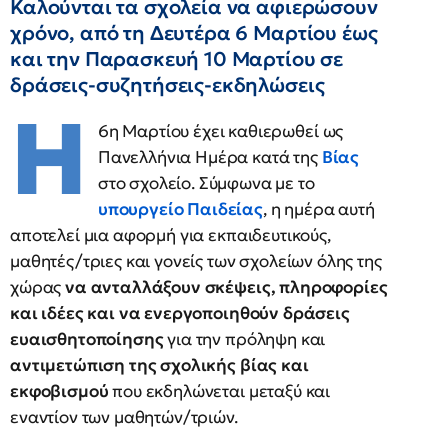
Καλούνται τα σχολεία να αφιερώσουν
χρόνο, από τη Δευτέρα 6 Μαρτίου έως
και την Παρασκευή 10 Μαρτίου σε
δράσεις-συζητήσεις-εκδηλώσεις
Η
6η Μαρτίου έχει καθιερωθεί ως
Πανελλήνια Ημέρα κατά της
Βίας
στο σχολείο. Σύμφωνα με το
υπουργείο Παιδείας
, η ημέρα αυτή
αποτελεί μια αφορμή για εκπαιδευτικούς,
μαθητές/τριες και γονείς των σχολείων όλης της
χώρας
να ανταλλάξουν σκέψεις, πληροφορίες
και ιδέες και να ενεργοποιηθούν δράσεις
ευαισθητοποίησης
για την πρόληψη και
αντιμετώπιση της σχολικής βίας και
εκφοβισμού
που εκδηλώνεται μεταξύ και
εναντίον των μαθητών/τριών.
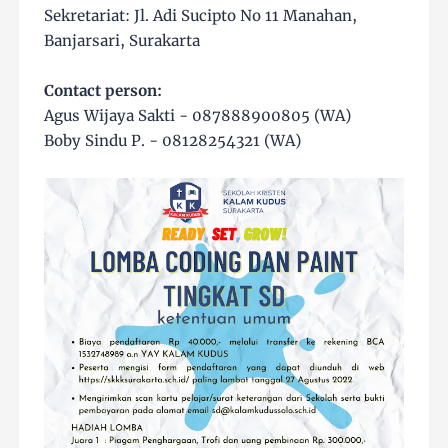
Sekretariat: Jl. Adi Sucipto No 11 Manahan,
Banjarsari, Surakarta
Contact person:
Agus Wijaya Sakti - 087888900805 (WA)
Boby Sindu P. - 08128254321 (WA)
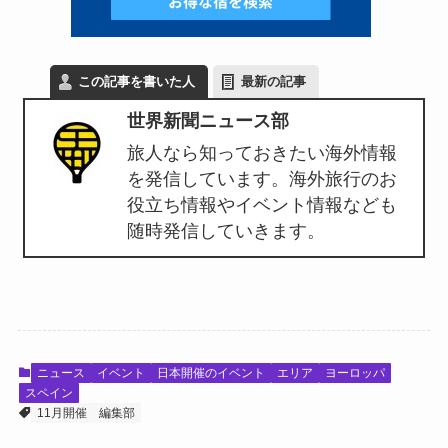
この記事を書いた人
最新の記事
世界新聞ニュース部
旅人なら知っておきたい海外情報
を発信しています。海外旅行のお
役立ち情報やイベント情報なども
随時発信していきます。
ニュース
イベント
日本開催のイベント
エリア
ヨーロッパ
スペイン
11月開催
編集部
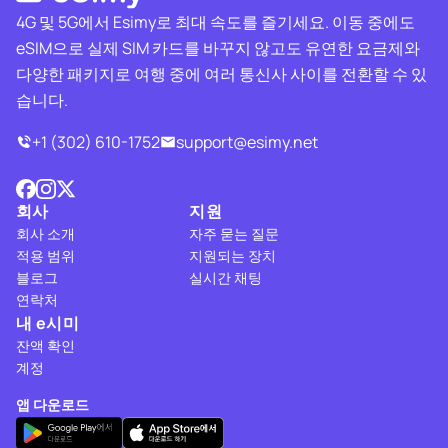
4G 및 5G에서 Esimy로 최대 속도를 즐기세요. 이동 중에도
eSIM으로 실제 SIM 카드를 바꾸지 않고도 유연한 요금제와
다양한 패키지로 여행 중에 여러 통신사 사이를 전환할 수 있
습니다.
+1 (302) 610-1752
support@esimy.net
회사
지원
회사 소개
자주 묻는 질문
적용 범위
지원되는 장치
블로그
실시간 채팅
연락처
내 e시미
잔액 확인
계정
앱 다운로드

☆ ☆ ☆ ☆

* Problem to work on *
Go through the lines of the material, counting those with the word "δράσεις"; afterward give only the total.

* Exercise result *
2